What proportion of combine participants are skill players? Calculate the true proportion. Here, we aske “Does the column equal skill”, then calculate the proportion of the values that are `TRUE`

.

```
# Calculate what proportion are skill players
mean(nflCombine$positionType == "skill")
```

`## [1] 0.662247`

Now, let’s draw a sample of 100 players and see what we get.

```
# get a sample
tempPos <- sample(nflCombine$positionType, 100)
# calculate the proportion
mean(tempPos == "skill")
```

`## [1] 0.7`

This gives us a proportion of 0.7, very close to the true proportion.

Now, lets try drawing more samples

```
# Generate several samples
nflSampleProps <- numeric()
for(i in 1:1000){
# Copy the sampling from above
tempPos <- sample(nflCombine$positionType, 100)
# save the proportion in the "ith" position, hence index
nflSampleProps[i] <- mean(tempPos == "skill")
}
mean(nflSampleProps)
```

`## [1] 0.66192`

`sd(nflSampleProps)`

`## [1] 0.048665`

This shows us that our mean is very close to the actual, and gives us a standard error of 0.049. We can use that to show that we expect about 95% of our samples are within 0.097 (2 SE) of the true proportion

```
# Store the true proportion
trueProp <- mean(nflCombine$positionType == "skill")
# Ask if each sample is less than 2 sd above AND
# more than 2 sd below
isClose <- nflSampleProps < trueProp +
2*sd(nflSampleProps) &
nflSampleProps > trueProp -
2*sd(nflSampleProps)
# See what the output looks like
head(isClose)
```

`## [1] TRUE TRUE TRUE TRUE TRUE TRUE`

```
# See how many fall within
sum(isClose)
```

`## [1] 960`

```
# See the proportion that fall inside
mean(isClose)
```

`## [1] 0.96`

Again, about 95% of our samples are within 2 standard errors of the true proportion.

Create a sampling distribution of the Height’s of MLB players.
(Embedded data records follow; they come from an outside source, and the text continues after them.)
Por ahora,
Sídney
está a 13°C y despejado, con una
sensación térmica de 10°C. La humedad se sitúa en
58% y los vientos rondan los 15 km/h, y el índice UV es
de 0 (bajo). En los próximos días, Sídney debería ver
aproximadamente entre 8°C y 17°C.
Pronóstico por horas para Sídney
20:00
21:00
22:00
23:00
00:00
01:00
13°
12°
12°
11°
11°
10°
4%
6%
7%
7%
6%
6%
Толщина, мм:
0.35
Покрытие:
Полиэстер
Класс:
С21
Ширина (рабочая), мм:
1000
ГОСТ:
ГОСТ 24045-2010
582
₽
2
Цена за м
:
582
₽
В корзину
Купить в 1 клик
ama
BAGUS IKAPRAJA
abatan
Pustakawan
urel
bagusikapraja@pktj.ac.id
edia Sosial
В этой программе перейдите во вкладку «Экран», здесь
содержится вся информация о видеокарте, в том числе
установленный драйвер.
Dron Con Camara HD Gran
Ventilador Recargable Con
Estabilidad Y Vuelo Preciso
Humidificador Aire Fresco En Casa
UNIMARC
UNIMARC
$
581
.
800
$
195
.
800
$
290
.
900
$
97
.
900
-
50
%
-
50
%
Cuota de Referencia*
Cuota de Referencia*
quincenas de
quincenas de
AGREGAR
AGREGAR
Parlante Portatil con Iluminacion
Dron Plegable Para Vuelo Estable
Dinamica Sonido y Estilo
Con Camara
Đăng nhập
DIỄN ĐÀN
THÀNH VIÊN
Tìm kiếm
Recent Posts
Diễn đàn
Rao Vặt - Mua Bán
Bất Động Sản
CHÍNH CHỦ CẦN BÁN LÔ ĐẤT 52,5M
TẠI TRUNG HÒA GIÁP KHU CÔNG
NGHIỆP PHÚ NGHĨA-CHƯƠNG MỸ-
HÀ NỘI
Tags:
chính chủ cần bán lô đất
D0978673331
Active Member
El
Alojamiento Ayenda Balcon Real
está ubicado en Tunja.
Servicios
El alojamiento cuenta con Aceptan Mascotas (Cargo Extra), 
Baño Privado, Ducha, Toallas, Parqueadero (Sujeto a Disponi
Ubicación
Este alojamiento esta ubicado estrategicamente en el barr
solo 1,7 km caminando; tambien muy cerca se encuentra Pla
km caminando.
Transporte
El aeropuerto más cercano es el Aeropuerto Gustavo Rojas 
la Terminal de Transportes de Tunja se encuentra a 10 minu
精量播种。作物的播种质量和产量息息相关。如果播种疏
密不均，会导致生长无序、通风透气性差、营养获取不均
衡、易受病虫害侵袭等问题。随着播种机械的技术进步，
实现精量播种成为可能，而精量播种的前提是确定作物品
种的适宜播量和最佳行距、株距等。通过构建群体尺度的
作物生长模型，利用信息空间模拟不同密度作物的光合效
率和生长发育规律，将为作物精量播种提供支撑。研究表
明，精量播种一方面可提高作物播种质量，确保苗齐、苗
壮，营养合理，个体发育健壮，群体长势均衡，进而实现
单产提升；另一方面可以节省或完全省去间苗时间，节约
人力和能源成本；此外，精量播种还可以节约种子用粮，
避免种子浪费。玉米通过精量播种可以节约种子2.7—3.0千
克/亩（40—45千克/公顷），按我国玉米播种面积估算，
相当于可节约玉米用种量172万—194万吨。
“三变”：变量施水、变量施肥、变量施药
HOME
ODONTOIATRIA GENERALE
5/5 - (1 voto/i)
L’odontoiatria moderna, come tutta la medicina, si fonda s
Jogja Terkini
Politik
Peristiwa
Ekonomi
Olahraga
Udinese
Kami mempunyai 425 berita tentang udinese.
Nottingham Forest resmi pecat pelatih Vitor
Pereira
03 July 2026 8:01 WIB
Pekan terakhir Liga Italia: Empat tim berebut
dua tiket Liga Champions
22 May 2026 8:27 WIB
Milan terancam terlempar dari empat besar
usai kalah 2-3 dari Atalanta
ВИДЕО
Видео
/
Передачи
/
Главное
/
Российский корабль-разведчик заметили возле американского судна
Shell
What proportion of these samples do you expect to fall within 2 SE of the population mean?

A confidence interval is a fantastic tool for helping us fairly estimate population parameters from a sample. However, for a number of reasons, there are a few misconceptions about them. These statements show some of the most common misconceptions, each of which is incredibly common in students first learning about them. You must work hard to overcome these misconceptions.

A confidence interval does **not** contain 95% of the data values. We can see this clearly if we plot our sampling distribution along with the distribution from the population:

```
par(mfrow = c(2,1))
hist(nflSamples,
main = "Sample Means",
xlab = "Sample mean weight (pounds)",
xlim = c(140,400))
hist(nflCombine$Weight,
main = "Individual Values",
xlab = "Weight (pounds)",
xlim = c(140,400))
```

While the 95% confidence interval we calculated is between 232 and 260 pounds, our actual values extend well beyond that.
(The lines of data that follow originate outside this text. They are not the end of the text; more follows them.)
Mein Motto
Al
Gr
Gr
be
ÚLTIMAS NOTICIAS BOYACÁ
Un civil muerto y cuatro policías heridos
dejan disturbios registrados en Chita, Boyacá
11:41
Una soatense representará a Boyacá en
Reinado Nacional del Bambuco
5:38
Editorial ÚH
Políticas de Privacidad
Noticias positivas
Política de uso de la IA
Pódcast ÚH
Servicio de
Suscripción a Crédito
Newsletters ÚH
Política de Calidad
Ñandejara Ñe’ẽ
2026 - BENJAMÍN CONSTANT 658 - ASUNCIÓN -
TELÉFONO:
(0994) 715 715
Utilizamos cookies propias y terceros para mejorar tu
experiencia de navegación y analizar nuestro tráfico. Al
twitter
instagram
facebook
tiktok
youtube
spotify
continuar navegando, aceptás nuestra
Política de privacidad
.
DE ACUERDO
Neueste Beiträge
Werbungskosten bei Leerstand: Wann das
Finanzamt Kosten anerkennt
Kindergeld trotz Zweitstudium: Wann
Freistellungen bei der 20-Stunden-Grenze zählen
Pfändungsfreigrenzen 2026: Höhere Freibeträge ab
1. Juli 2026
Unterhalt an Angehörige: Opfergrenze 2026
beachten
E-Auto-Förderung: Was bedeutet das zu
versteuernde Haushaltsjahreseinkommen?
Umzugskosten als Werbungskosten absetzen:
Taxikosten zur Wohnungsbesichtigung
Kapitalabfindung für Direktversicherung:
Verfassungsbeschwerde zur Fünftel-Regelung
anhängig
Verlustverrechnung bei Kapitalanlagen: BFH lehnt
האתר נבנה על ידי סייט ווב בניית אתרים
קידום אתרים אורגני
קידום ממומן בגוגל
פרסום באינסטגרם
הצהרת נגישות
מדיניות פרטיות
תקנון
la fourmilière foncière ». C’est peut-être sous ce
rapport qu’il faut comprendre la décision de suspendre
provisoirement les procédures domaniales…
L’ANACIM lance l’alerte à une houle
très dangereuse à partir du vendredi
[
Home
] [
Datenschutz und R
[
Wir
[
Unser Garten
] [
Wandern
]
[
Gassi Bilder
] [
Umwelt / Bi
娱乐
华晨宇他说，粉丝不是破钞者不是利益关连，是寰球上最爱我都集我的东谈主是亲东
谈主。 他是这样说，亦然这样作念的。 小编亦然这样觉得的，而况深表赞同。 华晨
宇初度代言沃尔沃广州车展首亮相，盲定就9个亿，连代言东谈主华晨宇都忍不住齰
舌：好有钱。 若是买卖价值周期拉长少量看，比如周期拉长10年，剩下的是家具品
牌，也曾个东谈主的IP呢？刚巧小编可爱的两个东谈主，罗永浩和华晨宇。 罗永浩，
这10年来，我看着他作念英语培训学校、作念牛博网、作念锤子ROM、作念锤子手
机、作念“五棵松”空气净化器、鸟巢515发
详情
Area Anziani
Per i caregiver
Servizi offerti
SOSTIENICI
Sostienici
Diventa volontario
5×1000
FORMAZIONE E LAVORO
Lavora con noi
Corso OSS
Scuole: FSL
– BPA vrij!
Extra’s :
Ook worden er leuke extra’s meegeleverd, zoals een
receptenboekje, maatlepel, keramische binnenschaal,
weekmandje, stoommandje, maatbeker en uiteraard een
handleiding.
In addition, the confidence interval does **not** predict where the value of another *sample* will fall. Even if your your confidence interval does contain the true value, the next sample may, by chance, fall in the other direction from the true value. Again, we can see this by looking at the samples:

Note that many of the dots (the sample values) fall outside of the confidence interval of the samples near them.

How often, in the real world, can you collect 1000 sample to determine the standard error? Almost never!

In reality, we need to estimate the standard error, and that is where we are going in the next tutorial.